4. The method of claim 1, wherein the equipment operational data comprises vibration data; the main service module receives the self-adaptive threshold and the trend prediction result sent by the algorithm module, and outputs alarm information according to the self-adaptive threshold and the trend prediction result, and the method comprises the following steps:

the main service module receives the self-adaptive threshold value and the trend prediction result sent by the algorithm module;

the main service module sets a corresponding threshold value according to the self-adaptive threshold value and the trend prediction result respectively;

and the main service module responds to the vibration data or the historical trend result to be larger than the corresponding threshold value, and outputs alarm information.

5. The method of claim 4, wherein the alert information comprises an alert level;

the main service module outputs alarm information in response to the vibration data or the historical trend result being greater than the corresponding threshold value, and the alarm information comprises:

the main service module responds to the vibration data or the historical trend result being larger than the corresponding threshold value, and determines an alarm level according to a preset corresponding relation;

and outputting alarm information.

6. The method of claim 1, wherein outputting the alarm information comprises:

sending alarm information to a first user terminal;

and responding to the first user side not responding in a preset time period, and sending alarm information to a second user side.

7. A method according to claim 3, characterized in that the method further comprises:

the main service module outputs a diagnosis map by using a preset analysis map tool and a manual diagnosis case library;

and the main service module responds to the confirmed diagnostic map and sends the confirmed diagnostic map result to an algorithm module so that the algorithm module trains the preset physical system simulation model by utilizing the confirmed diagnostic map result.
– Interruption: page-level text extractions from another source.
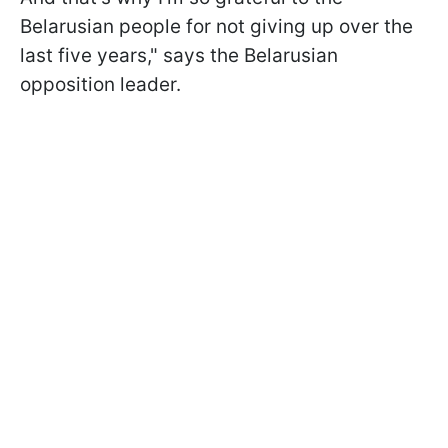
Belarusian people for not giving up over the
last five years," says the Belarusian
opposition leader.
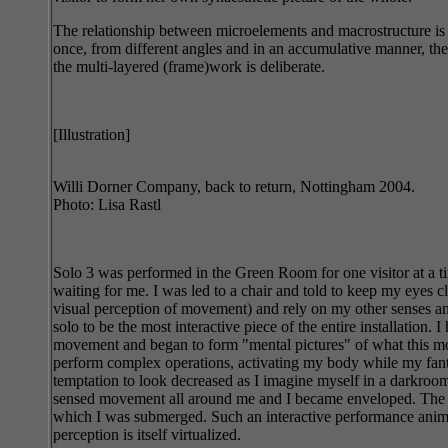
The relationship between microelements and macrostructure is 
once, from different angles and in an accumulative manner, the 
the multi-layered (frame)work is deliberate.
[Illustration]
Willi Dorner Company, back to return, Nottingham 2004.
Photo: Lisa Rastl
Solo 3 was performed in the Green Room for one visitor at a t
waiting for me. I was led to a chair and told to keep my eyes c
visual perception of movement) and rely on my other senses and
solo to be the most interactive piece of the entire installation
movement and began to form "mental pictures" of what this mov
perform complex operations, activating my body while my fantasy
temptation to look decreased as I imagine myself in a darkroom,
sensed movement all around me and I became enveloped. The inti
which I was submerged. Such an interactive performance animate
perception is itself virtualized.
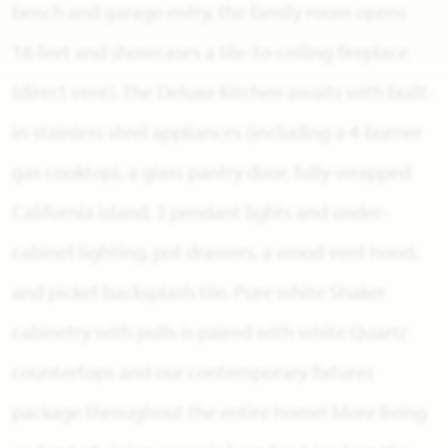
bench and garage entry, the family room opens
18-feet and showcases a tile-to-ceiling fireplace
(direct vent). The Deluxe Kitchen awaits with built-
in stainless steel appliances (including a 4-burner
gas cooktop), a glass pantry door, fully-wrapped
California island, 3 pendant lights and under-
cabinet lighting, pot drawers, a wood vent hood,
and picket backsplash tile. Pure white Shaker
cabinetry with pulls is paired with white Quartz
countertops and our contemporary fixtures
package throughout the entire home! More living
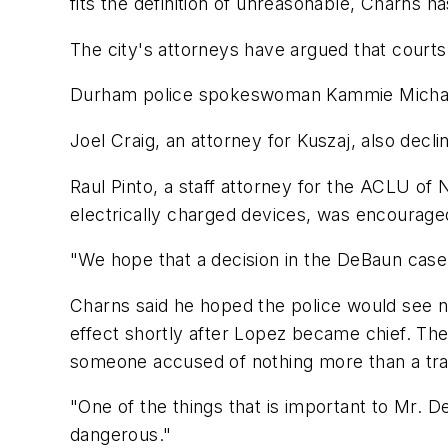
fits the definition of unreasonable, Charns h
The city's attorneys have argued that courts
Durham police spokeswoman Kammie Michael s
Joel Craig, an attorney for Kuszaj, also decli
Raul Pinto, a staff attorney for the ACLU of N
electrically charged devices, was encourag
"We hope that a decision in the DeBaun case
Charns said he hoped the police would see no
effect shortly after Lopez became chief. The 
someone accused of nothing more than a traf
"One of the things that is important to Mr. D
dangerous."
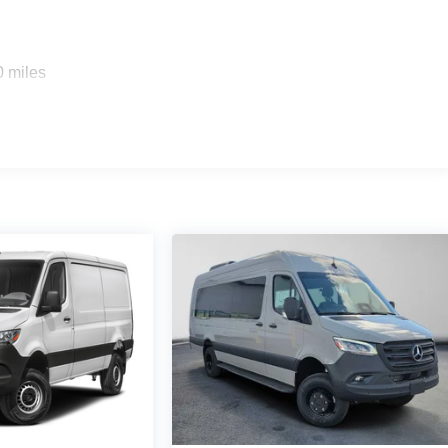
0 miles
8. A mobile device monitoring alarm apparatus, the apparatus comprising:

the system comprises an acquisition module, a main service module and a control module, wherein the acquisition module is used for acquiring dynamic equipment data, and the dynamic equipment data comprises equipment model parameters, equipment operation data and working condition environment data;

the synchronization module is used for synchronously acquiring the data of the mobile equipment in real time by the algorithm module;

the algorithm module is used for inputting the data of the mobile equipment into a preset physical system simulation model and outputting a self-adaptive threshold value and a trend prediction result;

and the alarm module is used for receiving the self-adaptive threshold and the trend prediction result sent by the algorithm module by the main service module and outputting alarm information according to the self-adaptive threshold and the trend prediction result.

9. An apparatus comprising a memory for storing instructions or code and a processor for executing the instructions or code to cause the apparatus to perform the dynamic apparatus monitoring alarm method of any one of claims 1 to 7.

10. A computer storage medium having code stored therein, which when executed, causes a computer storage device executing the code to implement the dynamic device monitoring alarm method of any of claims 1 to 7.